A noite de Ópera no S. Carlos em que Natália Correia fez tremer o Estado Novo

20:00 - 20/11/2025 OPINIÃO
Paulo Freitas do Amaral, Professor, Historiador e Autor

Em fevereiro de 1959, o Teatro Nacional de São Carlos viveu um episódio que revelou a tensão entre criação artística e controlo político durante o Estado Novo. A récita da ópera Wozzeck, de Alban Berg, estava preparada para receber as mais altas figuras do regime, como tantas vezes acontecia. Contudo, a morte de Gago Coutinho, figura maior da aviação portuguesa, alterou o protocolo previsto e levou a que o Presidente da República faltasse à representação nessa noite. O que poderia ter sido apenas uma ausência de circunstância acabou por expor um caso cultural de grande significado político.

No interior do teatro circulava um pequeno livro vendido a 7$50. Era o libreto de Wozzeck traduzido para português por Natália Correia e Rosário Corte-Real, com prefácio de Manuel de Lima e edição da Contraponto. A singularidade deste facto não estava apenas na audácia editorial, mas também no risco que representava para um regime obcecado com a vigilância ideológica.
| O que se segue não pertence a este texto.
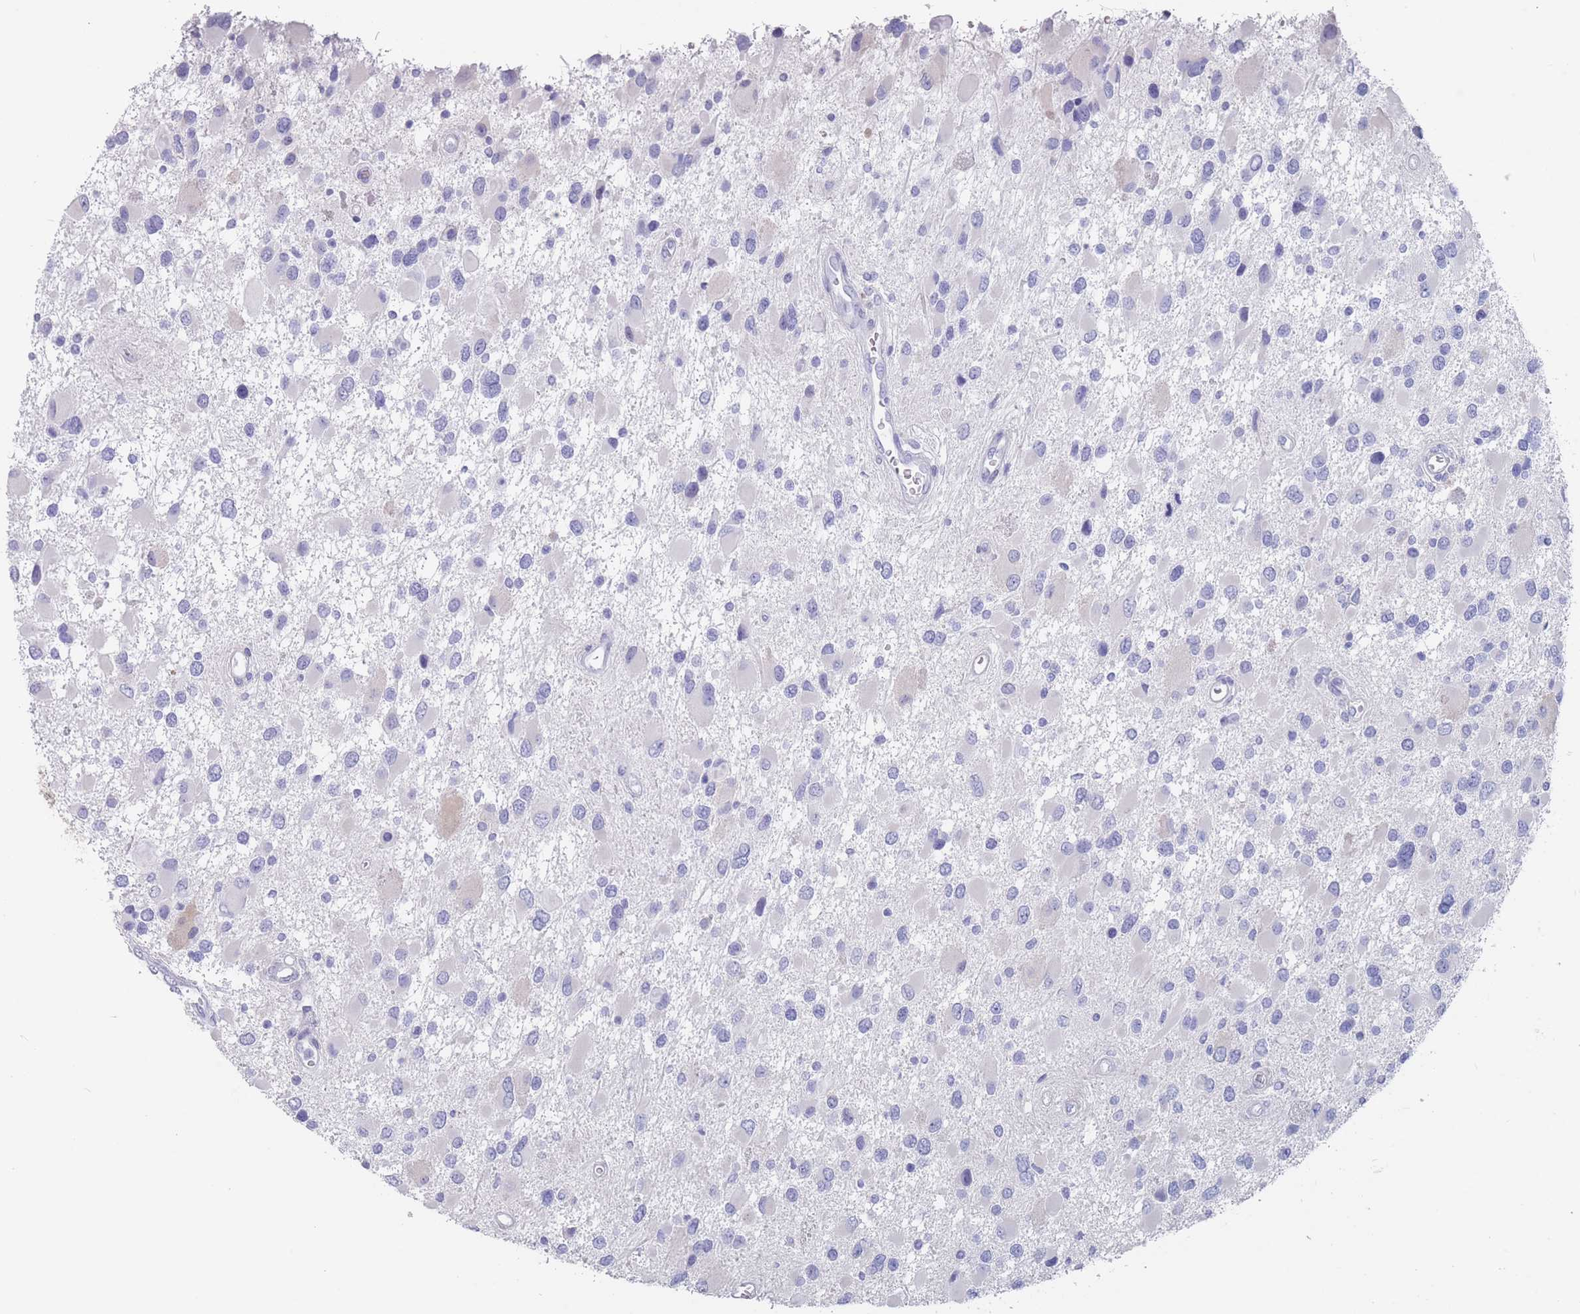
{"staining": {"intensity": "negative", "quantity": "none", "location": "none"}, "tissue": "glioma", "cell_type": "Tumor cells", "image_type": "cancer", "snomed": [{"axis": "morphology", "description": "Glioma, malignant, High grade"}, {"axis": "topography", "description": "Brain"}], "caption": "This is an IHC photomicrograph of glioma. There is no expression in tumor cells.", "gene": "CYP51A1", "patient": {"sex": "male", "age": 53}}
A obra original, baseada no drama de Georg Büchner, é profundamente crítica da miséria social, da violência estrutural e da degradação humana. O prefácio acentuava esta visão, apresentando Berg e Büchner como dois espíritos revolucionários unidos na intenção de denunciar e abalar a sociedade da sua época.

Para reforçar a importância do acontecimento, um orador subiu ao palco antes da representação, anunciando ao público que testemunharia algo extraordinário na história de São Carlos. Nesse mesmo momento, e pela primeira vez, não se vendia apenas o programa oficial, mas também o texto integral da ópera vertido para português. O gesto assumia grande ousadia num tempo em que a circulação de palavras era severamente controlada.

A aparente normalidade do evento não durou muito. No segundo intervalo, um responsável do teatro foi confrontado com o conteúdo do livrinho e reagiu com surpresa. Momentos depois chegou a ordem de proibição, atribuída a um funcionário do Secretariado Nacional da Informação. O livreto desapareceu imediatamente das bancas do teatro e a sua circulação cessou quase antes de começar. O gesto revelou um lapso dos mecanismos de controlo cultural e expôs a vulnerabilidade do regime sempre que a criação artística ultrapassava os limites tolerados.

As reações na imprensa amplificaram a polémica. No jornal O Século, a crítica assinada pelo mesmo orador que apresentara a ópera alinhava com o tom do prefácio e descrevia determinados momentos da obra como golpes que atingiam o público de forma violenta. No Diário da Manhã lamentava-se que a ópera não tivesse sido cantada em português, para que a mensagem pudesse ser compreendida com maior clareza. A Rádio e Televisão Portuguesa dedicou ao espetáculo uma atenção invulgar, o que agravou o desconforto entre as figuras mais conservadoras do regime. Era difícil ignorar o alcance simbólico de um Estado que, inadvertidamente, financiava e divulgava uma obra com forte carga crítica.

O caso Wozzeck tornou-se assim um episódio paradigmático da política cultural do Estado Novo. O regime ambicionava projetar uma imagem de modernidade e sofisticação artística, mas recuava sempre que a liberdade criativa ameaçava a narrativa oficial. A noite de São Carlos mostrou que a cultura podia escapar ao controlo e expôs a tensão entre a aparência de abertura e a rigidez censória.

No final, ficou a impressão de que, naquele fevereiro de 1959, a música afinou num tom que contrariava aquilo que o regime desejava ouvir. A estreia de Wozzeck tornou-se um momento discretamente subversivo, em que a arte encontrou um raro espaço para desafinar do compasso oficial e deixar um eco que a censura nunca conseguiu silenciar por completo.